Three Rock Rovers ready to fly Irish flag in Euro Hockey League
South Dublin club one of the few hockey clubs to successfully apply for sport capital grant
Minister for Sport Shane Ross: review of the current Sports Capital Grants system could see fee-paying schools being excluded in future. Photograph: Barbara Lindberg.
As Three Rock Rovers travel to represent Ireland this weekend in the Euro Hockey League, Hockey Ireland might pause to consider why the sport did so poorly in the last round of Sports Capital Grants. There is a reason. Not very many applied successfully.
The game is played in 87 clubs and 70 secondary schools in the Republic of Ireland. Of the tens of thousands who play the sport (no exact numbers are yet available) 75 per cent are women.
That means mostly women and schoolgirls were hurt by the sport’s inability to organise a structured application process country wide. Hockey received €211,662 before successful appeals, boxing €951,506, tennis €2,643,490. Boxing and tennis were lavishly rewarded for undertaking a co-ordinated filling in of forms to take their fair chunk of the €60 million on offer.
Minister for Sport Shane Ross this week said that 20 per cent of all applications last time around were invalid, down from 48 per cent and that there were 149 appeals of which 35 were upheld. At least three of those successful appeals were hockey clubs/schools.

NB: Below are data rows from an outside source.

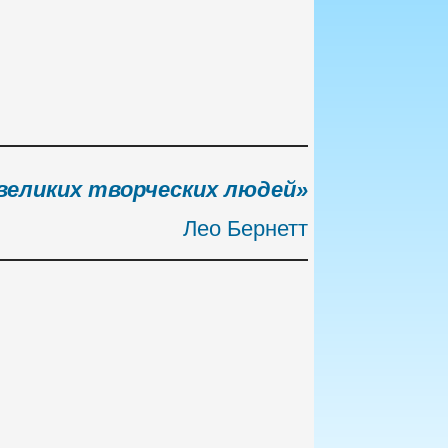
великих творческих людей»
Лео Бернетт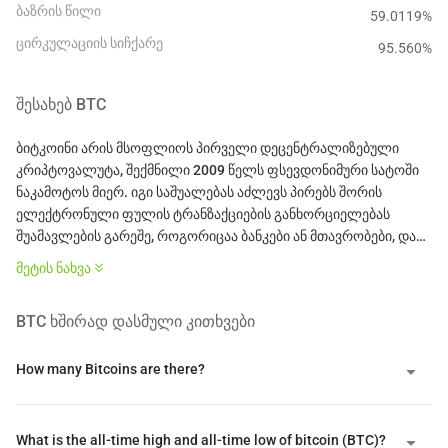
ბაზრის წილი
59.0119%
ცირკულაციის სიჩქარე
95.560
%
ᲨᲔᲡᲐᲮᲔᲑ
BTC
ბიტკოინი არის მსოფლიოს პირველი დეცენტრალიზებული
კრიპტოვალუტა, შექმნილი 2009 წელს ფსევდონიმური სატოში
ნაკამოტოს მიერ. იგი საშუალებას აძლევს პირებს შორის
ელექტრონული ფულის ტრანზაქციების განხორციელებას
შუამავლების გარეშე, როგორიცაა ბანკები ან მთავრობები, და
მუშაობს ბლოკჩეინზე, რომელიც დაცულია Proof of Work
მეტის ნახვა
მეშვეობით და SHA-256 კრიპტოგრაფიული ალგორითმით.
BTC
ᲮᲨᲘᲠᲐᲓ ᲓᲐᲡᲛᲣᲚᲘ ᲙᲘᲗᲮᲕᲔᲑᲘ
ბიტკოინის მიწოდების ფიქსირებული ზღვარი არის 21 მილიონი
მონეტა და პროგრამული ნახევრები ყოველ ოთხ წელიწადში,
რაც ამცირებს მინდვრების ჯილდოებს, ბიტკოინი შექმნილია
How many Bitcoins are there?
როგორც დეფლაციური ციფრული აქტივი, რომელსაც ხშირად
უწოდებენ "ციფრული ოქრო". მისი ღირებულება წარმოიქმნება
ორმაგი ხარჯვის პრობლემის გადაწყვეტით, Trusted
What is the all-time high and all-time low of bitcoin (BTC)?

There is a fear now that the State will exclude fee-paying schools from the next round of grants as a review of the system currently in place is underway. Minister Ross could not say at Wednesday’s Oireachtas hearing when that review would be complete or when next round of Sports Capital Programmes will take place.
This could adversely hit hockey as the structure of the sport is based on strong partnerships between clubs and schools that often have a tie into the local community via national schools and other sports such as soccer, athletics or Tag Rugby.
Three Rock Rovers, who face French side Saint Germain in the knockout stage of 16 are bidding to become the first Irish side to reach the last eight in the Euro Hockey competition’s history.
Having been one of the clubs who successfully applied for a €150,000 capital grant in the last round of funding, they will do the sport a further service if they achieve that aim on the pitch.